The group earned their "Turtles" nickname after experiencing flooding from Hurricane Harvey shortly after arriving at NASA. The name was chosen by the preceding astronaut group, "the 8-Balls", according to NASA traditions.

The first two members of this astronaut group to fly to space, Raja Chari and Kayla Barron on SpaceX Crew-3, took a toy stuffed turtle as zero-g indicator to pay a tribute to their astronaut group. Zena Cardman was the final member of this astronaut group to go to space on SpaceX Crew-11.

==Group members==
- Kayla Barron (born 1987): Lt. Cmdr., U.S. Navy
  - Mission specialist, SpaceX Crew-3 (Expedition 66/67)
  - Commander, SpaceX Crew-14 (Expedition 75/76) – planned
- Zena Cardman (born 1987): biologist
  - Commander, SpaceX Crew-11 (Expedition 73/74)
- Raja Chari (born 1977): Col., U.S. Air Force
  - Commander, SpaceX Crew-3 (Expedition 66/67)
- Matthew Dominick (born 1981): Cmdr., U.S. Navy
  - Commander, SpaceX Crew-8 (Expedition 70/71/72)
- Bob Hines (born 1975): Col., U.S. Air Force, NASA research pilot
  - Pilot, SpaceX Crew-4 (Expedition 67/68)
  - Backup crew member, Artemis III
- Warren Hoburg (born 1985): assistant professor of Aeronautics and Astronautics, MIT
  - Pilot, SpaceX Crew-6 (Expedition 68/69)
- Jonny Kim (born 1984): LCDR, U.S. Navy, physician, former U.S. Navy SEAL; retired 27 August 2026
  - Flight engineer, Soyuz MS-27 (Expedition 72/73)

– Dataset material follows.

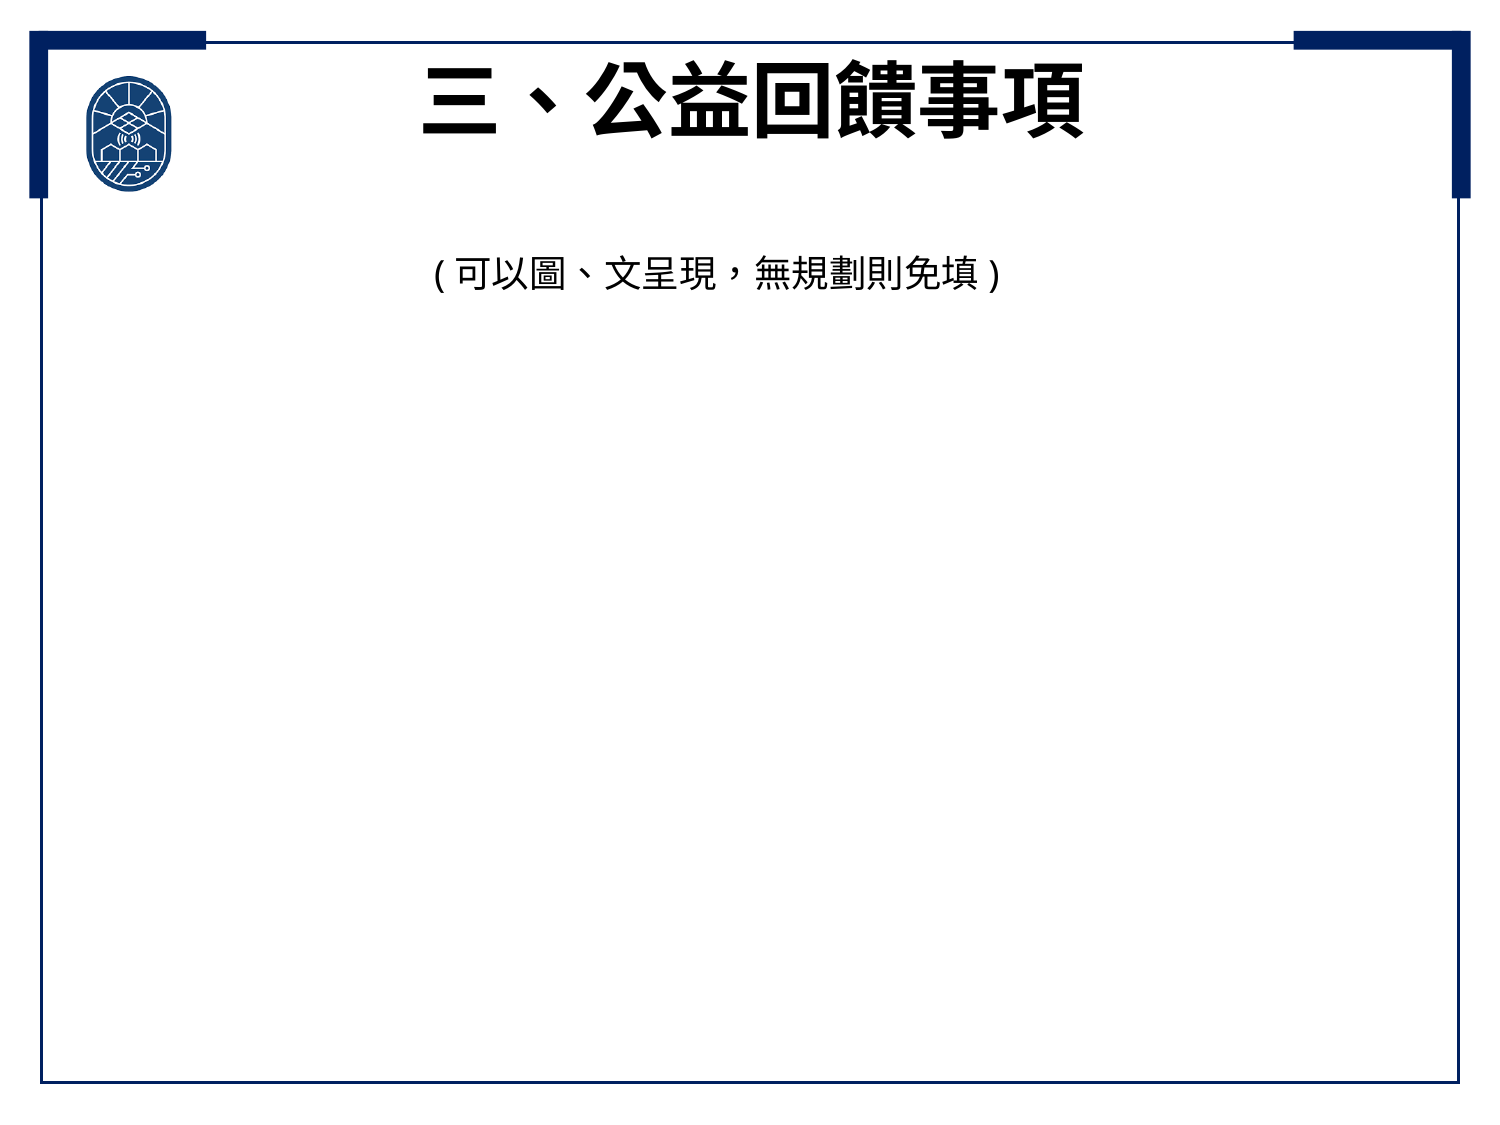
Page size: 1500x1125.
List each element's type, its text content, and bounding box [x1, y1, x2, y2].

picture [50, 55, 207, 212]
text_box (可以圖、文呈現，無規劃則免填) [419, 219, 1500, 327]
text_box 三、公益回饋事項 [76, 22, 1427, 174]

- Jasmin Moghbeli (born 1983): LtCol., U.S. Marine Corps
  - Commander, SpaceX Crew-7 (Expedition 69/70)
- Loral O'Hara (born 1983): research engineer, Woods Hole Oceanographic Institution
  - Flight engineer, Soyuz MS-24 (Expedition 69/70)
- Francisco Rubio (born 1975): Maj., U.S. Army physician
  - Flight engineer, Soyuz MS-22/MS-23 (Expedition 67/68/69)

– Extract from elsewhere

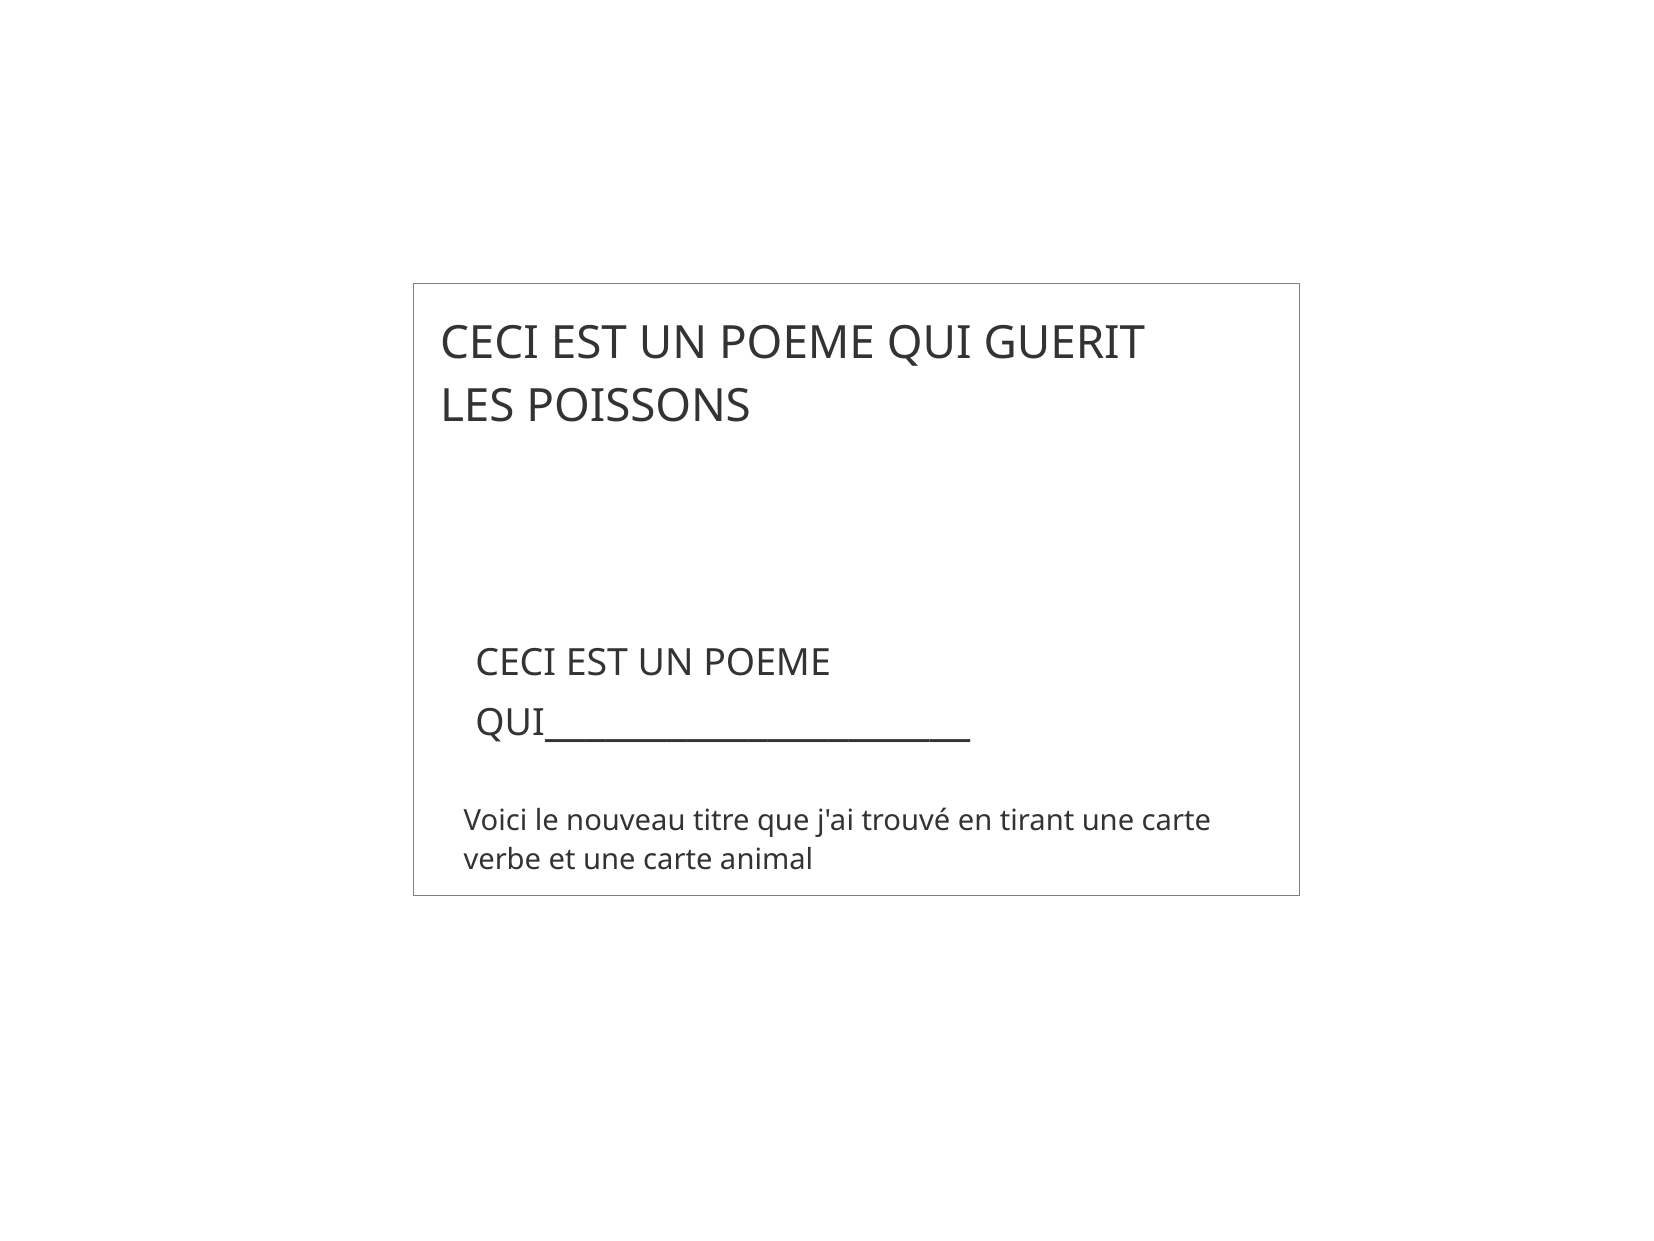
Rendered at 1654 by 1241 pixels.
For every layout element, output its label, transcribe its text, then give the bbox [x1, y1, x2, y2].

  - Mission specialist, Artemis III – planned
- Jessica Watkins (born 1988): postdoctoral fellow, California Institute of Technology
  - Mission specialist, SpaceX Crew-4 (Expedition 67/68)

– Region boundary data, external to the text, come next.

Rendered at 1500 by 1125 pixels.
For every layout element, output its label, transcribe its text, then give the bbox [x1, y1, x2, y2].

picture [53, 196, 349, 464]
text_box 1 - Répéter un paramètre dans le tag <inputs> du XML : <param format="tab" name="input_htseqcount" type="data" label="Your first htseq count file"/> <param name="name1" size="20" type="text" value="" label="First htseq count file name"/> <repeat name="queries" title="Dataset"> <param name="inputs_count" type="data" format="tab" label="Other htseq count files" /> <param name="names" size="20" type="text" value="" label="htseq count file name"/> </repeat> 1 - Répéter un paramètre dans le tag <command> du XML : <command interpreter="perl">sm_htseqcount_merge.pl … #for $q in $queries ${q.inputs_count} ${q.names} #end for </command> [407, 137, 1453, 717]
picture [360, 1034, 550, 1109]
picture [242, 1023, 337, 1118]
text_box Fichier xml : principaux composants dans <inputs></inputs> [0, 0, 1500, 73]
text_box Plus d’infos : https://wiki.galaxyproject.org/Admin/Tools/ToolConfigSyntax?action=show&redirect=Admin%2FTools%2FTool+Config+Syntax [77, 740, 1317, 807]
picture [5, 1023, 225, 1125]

  - Commander, SpaceX Crew-13 (Expedition 75) – planned

==Canadian partner astronauts==
The U.S. astronauts trained alongside two Canadian astronaut candidates:
- Joshua Kutryk (born 1982): LCol, Royal Canadian Air Force, test pilot, fighter pilot, engineer
  - Mission specialist, SpaceX Crew-13 (Expedition 75) – planned
- Jenni Sidey-Gibbons (born 1988): Mechanical engineer, combustion scientist, and lecturer

==Former group member==
- Robb Kulin (born 1983): Launch Chief Engineer, SpaceX – Resigned in August 2018 before completing his training.